Semua sepakat dengan analisa yang menyatakan PDI Perjuangan (PDIP) di bawah komando Megawati Soekarnoputri menjadi pemegang kartu truf politik untuk peta politik 2014.

Elite-elite parpol peserta pemilu mulai melakukan pendekatan intensif ke jajaran petinggi PDIP agar menyampaikan pesan kepada Mbak Mega. Isi pesannya jelas, partai mereka siap berkoalisi dengan PDIP dan menjadi pendukung bila PDIP nantinya memerintah.

Partai Demokrat yang masih berkuasa, namun di ujung tanduk, pun gencar ingin mendekati Mega untuk menyampaikan keinginan "berdamai" dalam koalisi. Bakal Capres Demokrat, Pramono Edhie Wibowo, bahkan mengaku berhasrat untuk menjalin komunikasi personal dengan "kepala banteng". Tapi, kabar yang berhembus menyebutkan Mega belum berkenan untuk menyambut kehadiran adik ipar dari Presiden SBY yang notabene ketua umum Partai Demokrat itu. 


Mega adalah sosok penentu capres-cawapres PDIP, dan sangat penting bagi besar kecilnya partai berbasis nasionalis itu. Tetapi, apa yang kini melanda Mega adalah ironi politik.

Putri Bung Karno yang membesarkan dan memperjuangkan sikap konsisten partai sebagai oposisi dalam 10 tahun terakhir ini malah ditempatkan di kelas bawah dalam berbagai survei politik untuk Pilpres 2014. Ia disingkirkan si "orang baru" Joko Widodo.

Mega yang biasanya mahal omongan kelihatan resah dengan fakta versi berbagai lembaga survei itu. Berkali-kali Mega menegaskan, hitung-hitungan politiknya tidak cuma dilandasi oleh hasil survei yang ia yakini tidak murni ilmiah. Mega sendiri menyatakan kepada Jokowi bahwa menjadi pemimpin dari bangsa sebesar Indonesia tidak cukup ditopang oleh angka survei. Pemimpin NKRI adalah orang yang sudah ditempa manis getirnya berorganisasi, memimpin massa rakyat dan paham luar dalam jiwanya bangsa Indonesia.

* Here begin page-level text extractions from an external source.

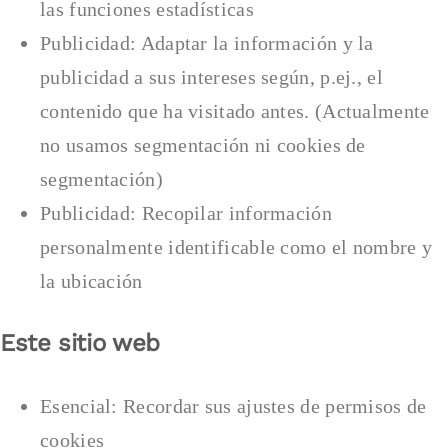
las funciones estadísticas
Publicidad: Adaptar la información y la
publicidad a sus intereses según, p.ej., el
contenido que ha visitado antes. (Actualmente
no usamos segmentación ni cookies de
segmentación)
Publicidad: Recopilar información
personalmente identificable como el nombre y
la ubicación
Este sitio web
Esencial: Recordar sus ajustes de permisos de
cookies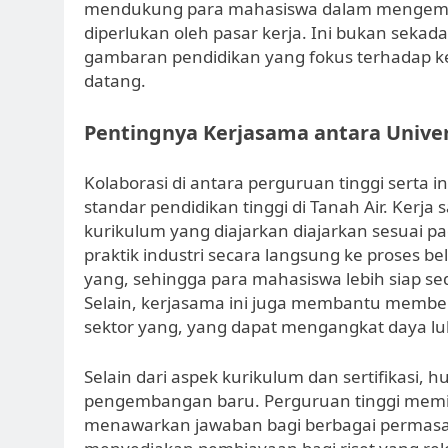
mendukung para mahasiswa dalam mengemba
diperlukan oleh pasar kerja. Ini bukan sekad
gambaran pendidikan yang fokus terhadap k
datang.
Pentingnya Kerjasama antara Univer
Kolaborasi di antara perguruan tinggi serta 
standar pendidikan tinggi di Tanah Air. Ker
kurikulum yang diajarkan diajarkan sesuai p
praktik industri secara langsung ke proses b
yang, sehingga para mahasiswa lebih siap se
Selain, kerjasama ini juga membantu memb
sektor yang, yang dapat mengangkat daya lu
Selain dari aspek kurikulum dan sertifikasi
pengembangan baru. Perguruan tinggi memili
menawarkan jawaban bagi berbagai permasalah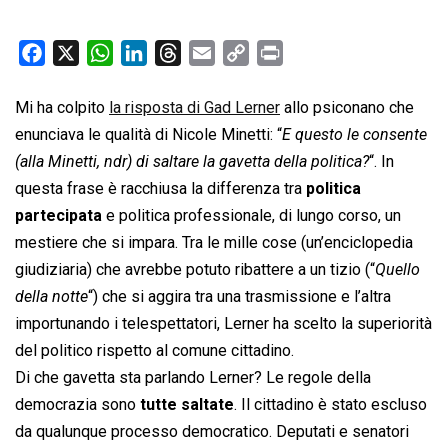
F
X
W
L
T
E
C
P
a
h
i
h
m
o
r
c
a
n
r
a
p
i
Mi ha colpito
la risposta di Gad Lerner
allo psiconano che
e
t
k
e
i
y
n
enunciava le qualità di Nicole Minetti: “
E questo le consente
b
s
e
a
l
L
t
(alla Minetti, ndr) di saltare la gavetta della politica?
“. In
o
A
d
d
i
questa frase è racchiusa la differenza tra
politica
o
p
I
s
n
partecipata
e politica professionale, di lungo corso, un
k
p
n
k
mestiere che si impara. Tra le mille cose (un’enciclopedia
giudiziaria) che avrebbe potuto ribattere a un tizio (“
Quello
della notte
“) che si aggira tra una trasmissione e l’altra
importunando i telespettatori, Lerner ha scelto la superiorità
del politico rispetto al comune cittadino.
Di che gavetta sta parlando Lerner? Le regole della
democrazia sono
tutte saltate
. Il cittadino è stato escluso
da qualunque processo democratico. Deputati e senatori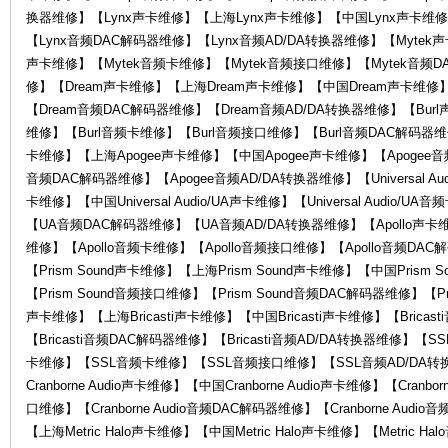
换器维修】【Lynx声卡维修】【上海Lynx声卡维修】【中国Lynx声卡维修
KA
【Lynx音频DAC解码器维修】【Lynx音频AD/DA转换器维修】【Mytek
声卡维修】【Mytek音频卡维修】【Mytek音频接口维修】【Mytek音频D
修】【Dream声卡维修】【上海Dream声卡维修】【中国Dream声卡维修
【Dream音频DAC解码器维修】【Dream音频AD/DA转换器维修】【Bur
维修】【Burl音频卡维修】【Burl音频接口维修】【Burl音频DAC解码器维修
卡维修】【上海Apogee声卡维修】【中国Apogee声卡维修】【Apogee音
音频DAC解码器维修】【Apogee音频AD/DA转换器维修】【Universal Audio
卡维修】【中国Universal Audio/UA声卡维修】【Universal Audio/UA
【UA音频DAC解码器维修】【UA音频AD/DA转换器维修】【Apollo声卡维
W
维修】【Apollo音频卡维修】【Apollo音频接口维修】【Apollo音频DAC
【Prism Sound声卡维修】【上海Prism Sound声卡维修】【中国Prism 
【Prism Sound音频接口维修】【Prism Sound音频DAC解码器维修】【Pri
声卡维修】【上海Bricasti声卡维修】【中国Bricasti声卡维修】【Bricas
【Bricasti音频DAC解码器维修】【Bricasti音频AD/DA转换器维修
卡维修】【SSL音频卡维修】【SSL音频接口维修】【SSL音频AD/DA转换器维
Cranborne Audio声卡维修】【中国Cranborne Audio声卡维修】【Cranbor
口维修】【Cranborne Audio音频DAC解码器维修】【Cranborne Audio
AI
【上海Metric Halo声卡维修】【中国Metric Halo声卡维修】【Metric H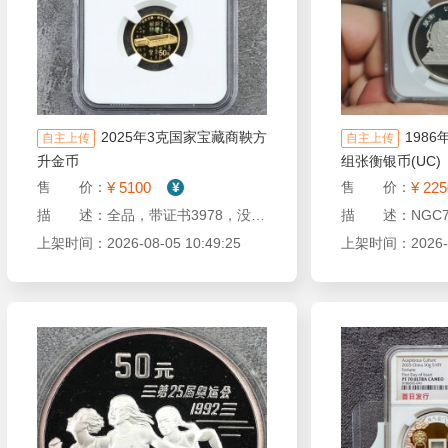
2025年3克国家宝藏商鞅方
198
自主上传
自主上传
升金币
组张衡银币(UC)
¥ 5100
¥ 225
售 价：
售 价：
描 述：全品，带证书3978，没有红斑
上架时间：2026-08-05 10:49:25
上架时间：2026-08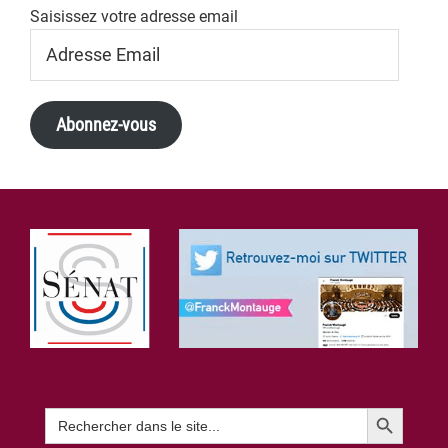
Saisissez votre adresse email
Adresse
Email
Abonnez-vous
Footer
Search Button
Search
for: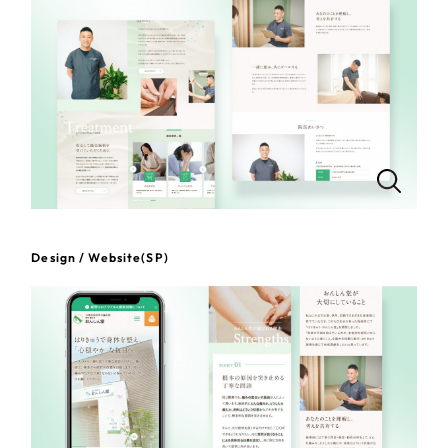
一部をご紹介します
教育
ブックマークしたサイト
インフラ関連
広告・メディア・放送
不動産
農林・水産
Design / Website(SP)
すべて
（624件）
金融・保険業
コーポレート・企業サイト
（278件）
ブランドサイト・サービスサイト
（85件）
その他サービス業
求人・採用サイト
（61件）
物流・運送
ECサイト（オンラインショップ）
（43件）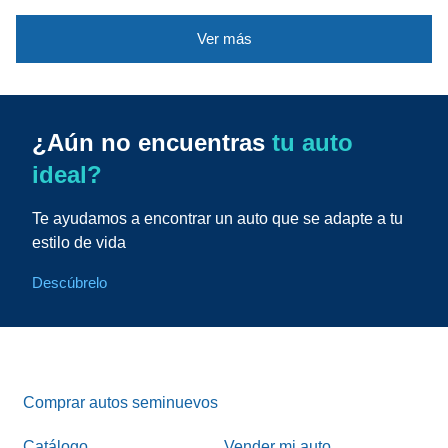
Ver más
¿Aún no encuentras
tu auto
ideal?
Te ayudamos a encontrar un auto que se adapte a tu
estilo de vida
Descúbrelo
Comprar autos seminuevos
Catálogo
Vender mi auto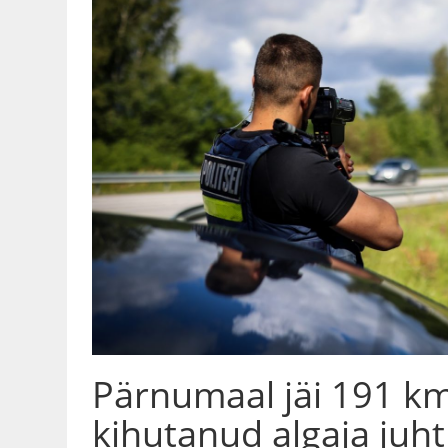
Pärnumaal jäi 191 k
kihutanud algaja juht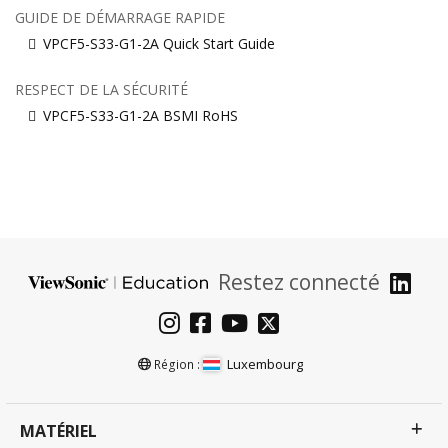
GUIDE DE DÉMARRAGE RAPIDE
VPCF5-S33-G1-2A Quick Start Guide
RESPECT DE LA SÉCURITÉ
VPCF5-S33-G1-2A BSMI RoHS
Restez connecté
Luxembourg
Région :
MATÉRIEL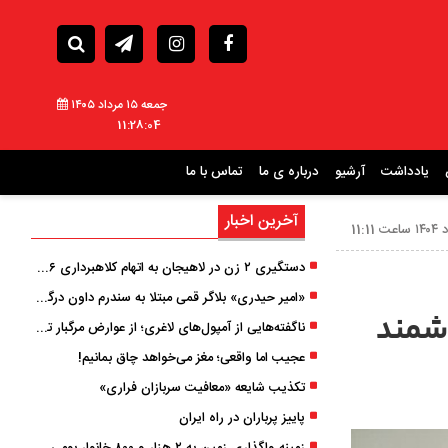
جمعه ۱۵ مرداد ۱۴۰۵
11:28:06
یادداشت
آرشیو
درباره ی ما
تماس با ما
آخرین اخبار
دستگیری ۲ زن در لاهیجان به اتهام کلاهبرداری ۶ میلیارد تومانی با وعده وام
«امیر حیدری» بلاگر قمی مبتلا به سندرم داون درگذشت
وشمند
ناگفته‌هایی از آمپول‌های لاغری؛ از عوارض مرگبار تا زیبایی
عجیب اما واقعی؛ مغز می‌خواهد چاق بمانیم!
تکذیب شایعه «معافیت سربازان فراری»
پاییز پرباران در راه ایران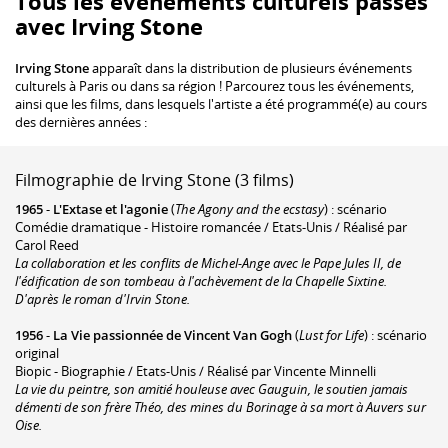
Tous les événements culturels passés
avec Irving Stone
Irving Stone
apparaît dans la distribution de plusieurs événements
culturels à Paris ou dans sa région ! Parcourez tous les événements,
ainsi que les films, dans lesquels l'artiste a été programmé(e) au cours
des dernières années :
Filmographie de Irving Stone (3 films)
1965
-
L'Extase et l'agonie
(
The Agony and the ecstasy
) : scénario
Comédie dramatique - Histoire romancée / Etats-Unis / Réalisé par
Carol Reed
La collaboration et les conflits de Michel-Ange avec le Pape Jules II, de
l'édification de son tombeau à l'achèvement de la Chapelle Sixtine.
D'après le roman d'Irvin Stone.
1956
-
La Vie passionnée de Vincent Van Gogh
(
Lust for Life
) : scénario
original
Biopic - Biographie / Etats-Unis / Réalisé par Vincente Minnelli
La vie du peintre, son amitié houleuse avec Gauguin, le soutien jamais
démenti de son frère Théo, des mines du Borinage à sa mort à Auvers sur
Oise.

Sebagian orang malah percaya bahwa PDIP sedang di ambang perpecahan. Melambungnya nama Jokowi di kancah nasional membuat para loyalis Mega berang, apalagi nama Jokowi hanya ditopang oleh kemenangan di Pilgub DKI dan survei yang sarat pencitraan.

Ada yang bilang, kalau Jokowi mau, dia biasa saja keluar dari PDIP dan membuat partai sendiri maka partainya akan ikut melambung bersama dirinya.

Prestasi nasional Jokowi belum ada, beda dengan Mega yang pernah menjadi presiden perempuan pertama dan berjasa menelurkan Pemilu langsung perdana di Tanah Air pada 2004.

Para pengikut setia Mega menegaskan, elektabilitas PDIP yang kini di puncak itu bukanlah hasil keringat Jokowi yang diagung-agungkan para elite dan lembaga survei. Politisi PDIP, Sukur Nababan, dalam suatu perbincangan pernah melontarkan "PDIP besar hanya karena Bu Mega, bukan orang lain!" Kalkulasi politik Mega, ideologi yang dipegang teguh, dan prinsip untuk tidak menerima tawaran-tawaran menggiurkan dari penguasa untuk mencicipi kue kekuasaan. Itulah yang membuat PDIP makin dicintai pengikutnya sampai basis pemilih pemula.

PDI Perjuangan merupakan partai yang menerima warisan dari ajaran dan ideologinya Bung Karno. Dan Mega merupakan sosok yang belum bisa tergantikan di internal, termasuk oleh Jokowi sekalipun. Tidak bisa dibantah bahwa pemimpin muda yang lahir dari rahim PDI Perjuangan adalah buah dari konsistensi Mega dalam memimpin partai, juga gemblengannya yang keras.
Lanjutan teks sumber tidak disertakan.